I think this will probably be true for another reason as well. I’ve consciously made her aware of the ideas Summers was espousing, and this has given her a bit of a chip on her shoulder. It was Polly who brought to my attention to the fact that she was the only girl in the highest math group. And she took relish in telling me last week about how she was already done with her math sheet and the boys still had at least half the page to go. They weren’t serious enough about doing the work, she said with a touch of disdain.
This chip is going to keep her working and that is something I don’t mind feeding. I even took advantage of her moment of triumph over the boys to start giving her one math problem a day when she comes home. We’re not going to do new material until the summer, but I’d like to get her back up to where she was this past fall. That way we can plow forward come summertime and Polly will be well situated for another year of math to come.

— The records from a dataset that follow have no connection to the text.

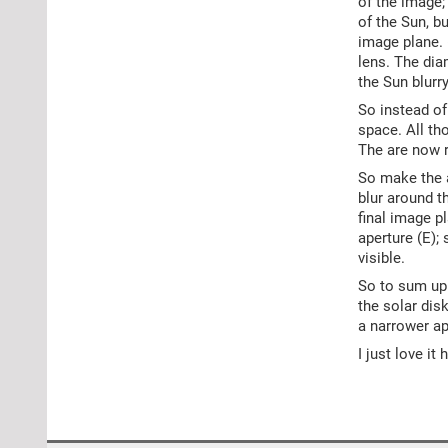
of the image;
of the Sun, b
image plane. (
lens. The dia
the Sun blurry
So instead of
space. All th
The are now r
So make the ap
blur around th
final image p
aperture (E);
visible.
So to sum up:
the solar dis
a narrower ap
I just love i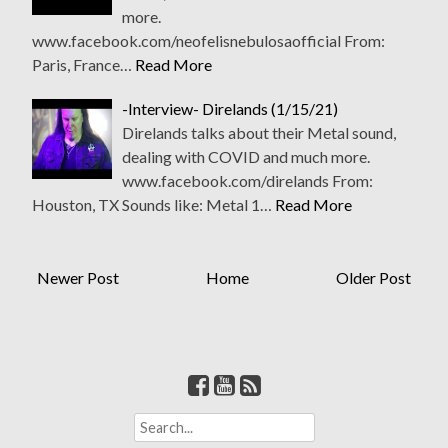
more.
www.facebook.com/neofelisnebulosaofficial From:
Paris, France…
Read More
-Interview- Direlands (1/15/21)
Direlands talks about their Metal sound,
dealing with COVID and much more.
www.facebook.com/direlands From:
Houston, TX Sounds like: Metal 1…
Read More
Newer Post
Home
Older Post
S
e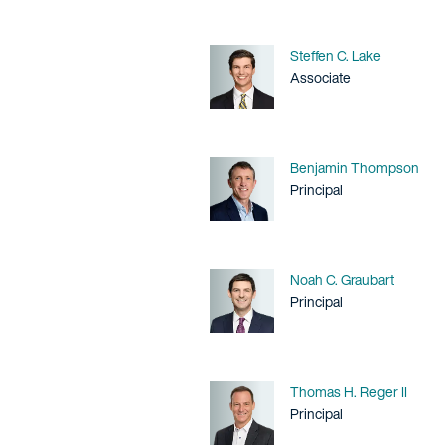
Name
Steffen C. Lake
Title / Practice Area
Associate
Name
Benjamin Thompson
Title / Practice Area
Principal
Name
Noah C. Graubart
Title / Practice Area
Principal
Name
Thomas H. Reger II
Title / Practice Area
Principal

I don’t know why the distribution of mathematical prowess in Polly’s class is the way it is. At this time, I don’t have the data to completely rule out Summers hypotheses regarding biological differentiation. However, I don’t think they’re right. Polly is not in the most advanced math group in her class by accident. She was not freakishly inclined towards mathematical thinking from the start. She was exposed to math principles early on and has been doing math work regularly ever since. This kind of socialization is more fundamental than any biological differences one may find.